What's the difference between a viseme and a phoneme? A phoneme is an audible unit of speech. A viseme is the visual mouth shape that corresponds to it. Multiple phonemes can share one viseme because the mouth can't visually distinguish between, say, /p/ and /b/. Both are closed lips.

Can I use NVIDIA Audio2Face for real-time lip sync? You can, but it adds meaningful inference cost at playback time. For real-time conversational use in the browser, pulling timing from the TTS stream tends to be faster and more accurate than running a separate audio-to-face model.

Does this work with custom avatars? Yes.

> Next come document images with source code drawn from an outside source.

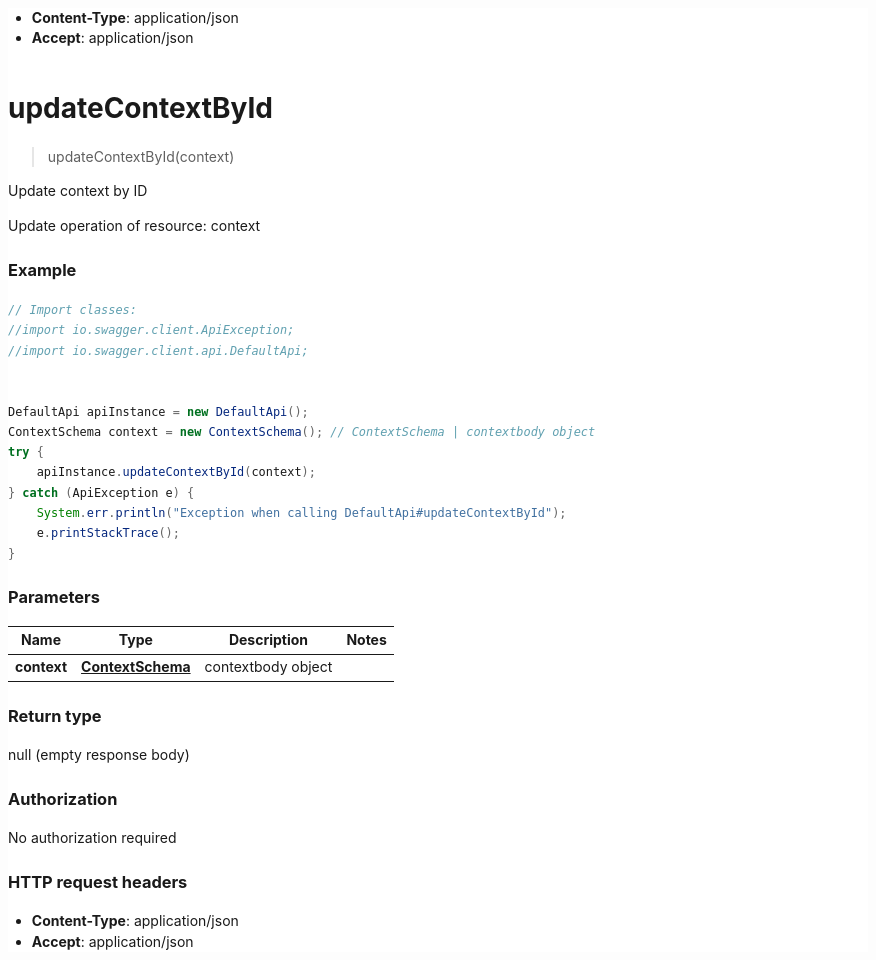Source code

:  - **Content-Type**: application/json
 - **Accept**: application/json

<a name="updateContextById"></a>
# **updateContextById**
> updateContextById(context)

Update context by ID

Update operation of resource: context

### Example
```java
// Import classes:
//import io.swagger.client.ApiException;
//import io.swagger.client.api.DefaultApi;


DefaultApi apiInstance = new DefaultApi();
ContextSchema context = new ContextSchema(); // ContextSchema | contextbody object
try {
    apiInstance.updateContextById(context);
} catch (ApiException e) {
    System.err.println("Exception when calling DefaultApi#updateContextById");
    e.printStackTrace();
}
```

### Parameters

Name | Type | Description  | Notes
------------- | ------------- | ------------- | -------------
 **context** | [**ContextSchema**](ContextSchema.md)| contextbody object |

### Return type

null (empty response body)

### Authorization

No authorization required

### HTTP request headers

 - **Content-Type**: application/json
 - **Accept**: application/json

Any avatar with blend-shape targets for a standard viseme set (ARKit's 52 face blend shapes, Oculus/Meta's 15-viseme set, or the Disney canonical set) can be driven by an alignment-event stream.

Which TTS providers offer character-level timestamps? Several. ElevenLabs is one. Azure SSML-based voices expose similar alignment data. OpenAI's TTS API doesn't provide character-level alignment at the time of writing.

How much latency does a timestamp-based viseme pipeline add? Effectively zero on top of TTS, because timestamps arrive with the audio. Viseme transitions are scheduled against the audio clock so they don't drift.

Is character-timestamp lip sync better than audio-to-face? For real-time browser use, yes. Audio-to-face models are strong for pre-rendered video where inference cost is fine. For live avatars with a tight latency budget, pulling timing from the TTS is faster and more accurate.